Local elections due in May
Prime Minister Tariceanu has decided to hold local elections on 25 May, pending Parliament approval. All the political parties, except for the Social Democratic Party (PSD), agree with the date. The PSD proposed to postpone the local elections until next November when the parliamentary elections are supposed to take place.
Moldova: Romanian foreign
Support for the complex EU aspirations of the Republic of Moldova is a main priority of Romanian foreign policy in 2008. President Traian Basescu told an audience of foreign diplomats that his support was for the “consolidation of the territorial integrity of the Republic of Moldova by finding the best solution to the Transnistrian conflict”. Basescu’s position towards the neighbouring country comes amid fresh tensions between Bucharest and Chisinau. Since August 2007, the Moldovan authorities have repeatedly accused Romanian officials working at the Embassy in Chisinau and, recently, the Ministry of Justice in Bucharest of helping Moldovans receive Romanian citizenship in exchange for illegal payments.
Romania bottom of class in
reading and science
Romanian 15 year-olds score the lowest in the quality of skills in reading and science among countries in the European Union. The nation also registers a place second from bottom in the bloc for mathematics, behind Bulgaria, in an Organisation for Economic Cooperation and Development (OECD) and PISA survey of 400,000 students from 57 countries, which did not include Cyprus or Malta. This decline in educational skills in key subjects is a blow for a country which is attempting to foreground its IT know-how as a major strength in its labour force. Romania showed a decline from 2000 to 2006 in reading literacy where the quality of skills among its 15 year-olds was behind Mexico, Serbia and Jordan.
Princess Margareta to succeed
Romanian’s last King, Mihai of Hohenzollern, has designated his only child, Princess Margareta, as successor and heiress to Romania’s Royal House. If the Romanian people ever decide to revert to their previous monarchy, Margareta will take on the responsibility, following Mihai’s death. The 87-year old former Romanian sovereign abdicated in 1947 under duress from the new Communist regime. Margareta is married to a former actor, Prince Radu, and was a former amour of British Prime Minister Gordon Brown when they were students together in Edinburgh, Scotland. She has no children.
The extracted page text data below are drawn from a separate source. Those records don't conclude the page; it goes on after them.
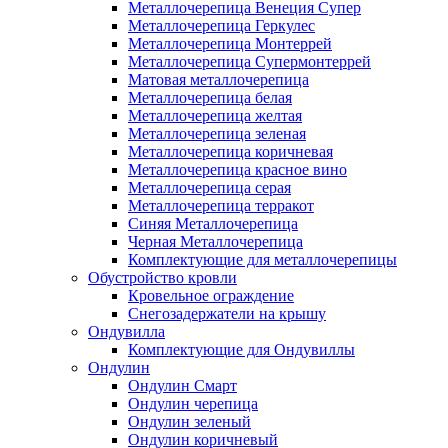
Металлочерепица Венеция Супер
Металлочерепица Геркулес
Металлочерепица Монтеррей
Металлочерепица Супермонтеррей
Матовая металлочерепица
Металлочерепица белая
Металлочерепица желтая
Металлочерепица зеленая
Металлочерепица коричневая
Металлочерепица красное вино
Металлочерепица серая
Металлочерепица терракот
Синяя Металлочерепица
Черная Металлочерепица
Комплектующие для металлочерепицы
Обустройство кровли
Кровельное ограждение
Снегозадержатели на крышу
Ондувилла
Комплектующие для Ондувиллы
Ондулин
Ондулин Смарт
Ондулин черепица
Ондулин зеленый
Ондулин коричневый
Ex-Justice Minister in abuse probe
Former Minister of Justice Monica Macovei is under the attention of the anti-corruption prosecutors over alleged abuse in service during her mandate. This is the first phase of an investigation and, if taken further, will need presidential approval. This comes after a complaint by Macovei’s successor, Tudor Chiauriu, who accused his predecessor of forging official documents which allowed NGO Freedom House to win a public auction. Macovei has called the accusations lies.